Comecemos pelo interessante capítulo do fanatismo. Ninguém neste mundo se julga fanático. Os outros é que são. E o que é um fanático? Sou eu mesmo, torcedor apaixonado, quando não consigo observar, pensar e julgar com liberdade, já que essas faculdades de minha mente estão anuladas pela paixão futebolística. Assim sendo, só enxergo as faltas cometidas pelo adversário, e sempre julgo que o juiz prejudica de propósito o meu time, e assim por diante. O rigor científico passa bem longe dessa praia.
Creio mesmo que a torcida de meu time é a mais entusiasmada? Será que o fanatismo já me cegou, e eu não enxergo as tantas outras torcidas exatamente e completamente iguais? E, lá no fundinho, o que mais me alenta mesmo é a ilusão de ver meu time admirado como o melhor do mundo inteiro?
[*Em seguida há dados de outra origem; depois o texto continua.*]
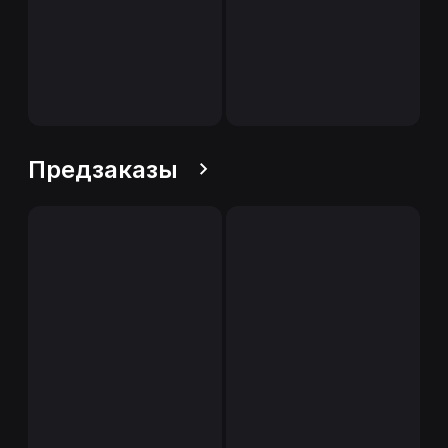
Предзаказы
Quanto essa imaginada (e falsa) admiração dos outros pelo meu time pesa na balança de minha satisfação pessoal?
Há, também, o aspecto da qualidade do material expelido por meu vulcão interior na hora de sua erupção, quando meu time foi desclassificado com uma descomunal goleada! Haja Pompéia para tanta lava! Saio quebrando lojas e lixeiras pelas ruas? Violento com palavras ou atos os viventes que se aproximam de mim com qualquer arzinho de real ou suposta provocação? Esqueço a esportividade que eu sempre esperei dos demais quando a derrota era do time deles?
No que tange aos sentimentos, ah! quanta coisa o perspicaz sábio grego veria! Na derrota, viro uma fera contra os atletas de meu surrado time, não me importando com os aspectos humanos envolvidos nisso? Crucifico sem piedade os craques que idolatrei? Contra a comissão técnica, espalho pelas redes sociais pensamentos e imagens destituídos de todo respeito, compreensão ou bondade? E, se me falam em fineza e elevação de conduta, eu sou capaz de cuspir na cara?
Eis a hora da verdade, quando ponho para fora o que sou por dentro.
Vamos, agora, à questão crucial: que grau de amadurecimento interior eu demonstro diante do resultado de um jogo de bola? Perguntando de outra forma: minha vida tem um sentido superior, um objetivo maiúsculo, ou se nivela por baixo com a vida das pessoas superficiais, que amarram sua alma ao resultado das partidas, como se isso fosse o fim maior da existência? Perco sono e me embebedo quando os resultados são adversos? Na minha escala de valores fundamentais, o futebol ocupa o topo? Afinal, essa história de sentido superior para a vida tem algum significado para mim? Ou o que mais vale no Universo infinito e eterno é a vitória de meu adorado time de futebol?
E que dizer, então, do sentimento de fraternidade humana? Com base no que já conheço de mim, acho mesmo que o esporte une as pessoas e os povos? Que tipo de pessoas e que tipo de povos? Sinto-me unido pelo esporte aos torcedores de outros times ou seleções? Sócrates (o grego) por certo diria que não. O que une mesmo homens e povos é o conhecimento, em todos os tempos e lugares.